Task requirements - A single number is wanted: how many lines of the records below contain the word "APERTURE".

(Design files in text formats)
::::::::

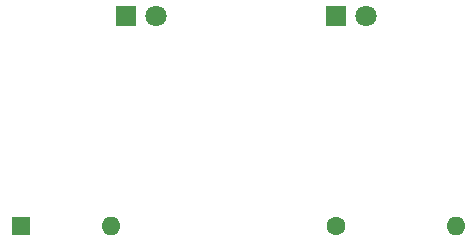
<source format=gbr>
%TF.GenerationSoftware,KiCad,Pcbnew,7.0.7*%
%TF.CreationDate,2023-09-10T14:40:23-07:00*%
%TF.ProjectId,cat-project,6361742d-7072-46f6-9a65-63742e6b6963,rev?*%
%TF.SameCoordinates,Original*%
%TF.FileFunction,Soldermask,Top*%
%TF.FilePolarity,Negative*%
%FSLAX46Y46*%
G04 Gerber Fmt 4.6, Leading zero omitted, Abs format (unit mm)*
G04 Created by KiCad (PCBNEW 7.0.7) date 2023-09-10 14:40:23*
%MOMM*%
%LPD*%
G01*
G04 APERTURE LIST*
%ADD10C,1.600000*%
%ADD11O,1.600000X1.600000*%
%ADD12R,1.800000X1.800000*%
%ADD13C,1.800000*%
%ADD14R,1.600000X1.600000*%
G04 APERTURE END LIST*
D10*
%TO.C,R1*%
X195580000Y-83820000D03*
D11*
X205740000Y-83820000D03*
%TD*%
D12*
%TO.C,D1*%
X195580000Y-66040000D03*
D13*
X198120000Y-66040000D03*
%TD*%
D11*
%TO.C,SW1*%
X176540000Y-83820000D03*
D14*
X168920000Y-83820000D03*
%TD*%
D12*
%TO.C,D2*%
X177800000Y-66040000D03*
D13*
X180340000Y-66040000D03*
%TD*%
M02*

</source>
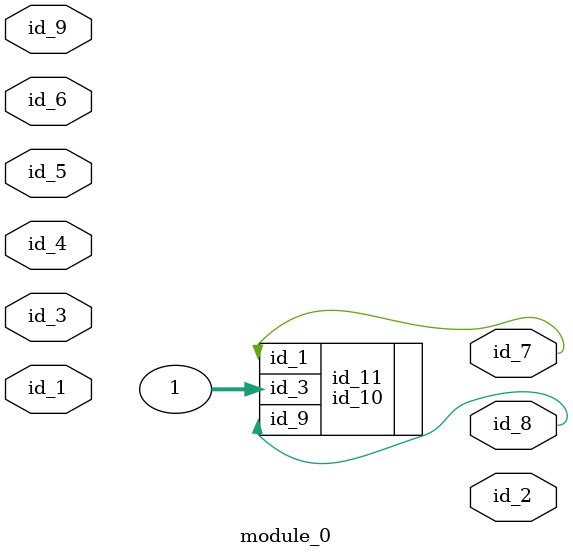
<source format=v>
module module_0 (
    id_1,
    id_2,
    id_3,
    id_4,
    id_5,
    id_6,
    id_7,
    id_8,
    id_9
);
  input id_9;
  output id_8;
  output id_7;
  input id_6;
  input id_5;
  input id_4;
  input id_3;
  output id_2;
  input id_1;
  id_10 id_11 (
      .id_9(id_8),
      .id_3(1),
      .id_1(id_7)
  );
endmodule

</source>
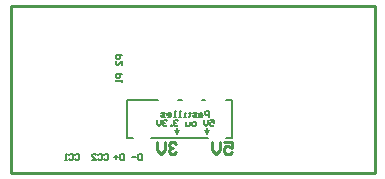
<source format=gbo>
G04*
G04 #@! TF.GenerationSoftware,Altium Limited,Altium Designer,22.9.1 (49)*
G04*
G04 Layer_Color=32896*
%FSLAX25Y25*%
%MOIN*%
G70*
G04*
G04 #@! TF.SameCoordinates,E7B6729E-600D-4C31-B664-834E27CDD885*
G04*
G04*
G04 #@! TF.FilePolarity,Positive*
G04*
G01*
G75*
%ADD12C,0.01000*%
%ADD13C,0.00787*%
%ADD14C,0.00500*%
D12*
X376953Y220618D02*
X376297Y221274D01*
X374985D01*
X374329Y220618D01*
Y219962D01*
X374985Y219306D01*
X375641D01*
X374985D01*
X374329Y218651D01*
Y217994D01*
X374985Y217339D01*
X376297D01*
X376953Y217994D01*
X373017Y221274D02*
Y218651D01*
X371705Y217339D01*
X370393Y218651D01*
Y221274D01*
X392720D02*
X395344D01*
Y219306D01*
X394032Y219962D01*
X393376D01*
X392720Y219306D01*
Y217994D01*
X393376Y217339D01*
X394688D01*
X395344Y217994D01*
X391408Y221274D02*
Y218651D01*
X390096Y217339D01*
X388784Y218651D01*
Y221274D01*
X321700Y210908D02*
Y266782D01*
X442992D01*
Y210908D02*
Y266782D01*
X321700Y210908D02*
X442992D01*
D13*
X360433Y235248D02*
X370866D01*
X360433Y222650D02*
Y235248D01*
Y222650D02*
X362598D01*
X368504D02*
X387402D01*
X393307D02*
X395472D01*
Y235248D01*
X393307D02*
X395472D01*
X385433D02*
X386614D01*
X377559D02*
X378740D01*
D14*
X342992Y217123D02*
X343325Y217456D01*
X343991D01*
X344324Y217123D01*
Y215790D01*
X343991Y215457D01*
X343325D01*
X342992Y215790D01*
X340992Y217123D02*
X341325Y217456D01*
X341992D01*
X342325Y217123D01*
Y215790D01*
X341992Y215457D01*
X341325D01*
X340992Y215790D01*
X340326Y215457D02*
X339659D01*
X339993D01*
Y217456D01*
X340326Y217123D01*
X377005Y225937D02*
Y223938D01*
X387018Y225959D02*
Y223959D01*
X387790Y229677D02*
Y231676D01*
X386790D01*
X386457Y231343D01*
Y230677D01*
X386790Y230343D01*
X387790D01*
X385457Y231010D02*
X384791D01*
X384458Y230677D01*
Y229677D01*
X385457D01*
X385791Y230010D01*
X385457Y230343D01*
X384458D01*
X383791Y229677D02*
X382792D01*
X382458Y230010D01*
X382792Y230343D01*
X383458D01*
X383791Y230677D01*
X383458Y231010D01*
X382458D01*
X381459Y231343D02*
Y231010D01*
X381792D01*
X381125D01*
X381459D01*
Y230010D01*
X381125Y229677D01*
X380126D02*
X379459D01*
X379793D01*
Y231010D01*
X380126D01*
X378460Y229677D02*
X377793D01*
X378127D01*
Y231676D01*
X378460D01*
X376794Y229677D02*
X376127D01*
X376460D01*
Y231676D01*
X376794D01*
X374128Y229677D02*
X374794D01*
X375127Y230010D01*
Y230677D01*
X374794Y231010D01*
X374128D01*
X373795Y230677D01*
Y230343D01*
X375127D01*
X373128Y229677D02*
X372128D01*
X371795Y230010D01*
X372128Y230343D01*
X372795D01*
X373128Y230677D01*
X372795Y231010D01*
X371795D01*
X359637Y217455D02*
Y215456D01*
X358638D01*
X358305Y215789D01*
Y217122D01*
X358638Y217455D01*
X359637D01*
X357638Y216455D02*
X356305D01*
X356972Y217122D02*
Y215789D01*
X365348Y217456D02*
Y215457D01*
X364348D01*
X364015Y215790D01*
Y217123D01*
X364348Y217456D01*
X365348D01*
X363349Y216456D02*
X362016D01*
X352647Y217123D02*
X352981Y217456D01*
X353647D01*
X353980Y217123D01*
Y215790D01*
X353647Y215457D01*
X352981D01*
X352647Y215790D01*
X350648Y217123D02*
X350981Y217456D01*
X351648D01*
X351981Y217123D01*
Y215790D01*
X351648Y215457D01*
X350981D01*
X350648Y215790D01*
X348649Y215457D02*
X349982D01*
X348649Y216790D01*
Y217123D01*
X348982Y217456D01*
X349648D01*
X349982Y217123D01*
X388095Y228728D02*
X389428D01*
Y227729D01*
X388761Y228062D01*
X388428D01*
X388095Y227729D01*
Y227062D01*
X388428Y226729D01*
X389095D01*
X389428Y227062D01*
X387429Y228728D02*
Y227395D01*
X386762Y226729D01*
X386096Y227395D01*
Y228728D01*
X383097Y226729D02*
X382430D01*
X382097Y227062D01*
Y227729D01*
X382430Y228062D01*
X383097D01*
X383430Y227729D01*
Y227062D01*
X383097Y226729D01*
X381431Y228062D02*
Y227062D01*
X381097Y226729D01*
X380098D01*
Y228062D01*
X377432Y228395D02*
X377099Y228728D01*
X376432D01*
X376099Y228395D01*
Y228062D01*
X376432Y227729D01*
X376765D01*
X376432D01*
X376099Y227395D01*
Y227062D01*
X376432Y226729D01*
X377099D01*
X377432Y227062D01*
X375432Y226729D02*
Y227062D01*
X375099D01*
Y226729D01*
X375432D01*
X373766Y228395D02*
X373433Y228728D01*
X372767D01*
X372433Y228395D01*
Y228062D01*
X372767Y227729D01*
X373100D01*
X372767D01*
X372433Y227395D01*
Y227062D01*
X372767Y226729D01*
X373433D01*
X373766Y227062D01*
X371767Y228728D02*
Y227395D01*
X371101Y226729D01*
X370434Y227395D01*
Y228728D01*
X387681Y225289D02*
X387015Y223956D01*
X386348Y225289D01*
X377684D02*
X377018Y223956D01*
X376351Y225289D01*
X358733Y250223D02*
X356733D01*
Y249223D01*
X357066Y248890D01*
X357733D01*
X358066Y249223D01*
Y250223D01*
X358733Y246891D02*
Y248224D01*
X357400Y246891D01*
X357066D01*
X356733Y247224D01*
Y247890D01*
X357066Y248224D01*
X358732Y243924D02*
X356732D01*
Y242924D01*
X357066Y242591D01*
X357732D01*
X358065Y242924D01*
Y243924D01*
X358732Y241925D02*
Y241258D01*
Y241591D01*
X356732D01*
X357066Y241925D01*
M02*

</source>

::::::::

Solution to the problem - 2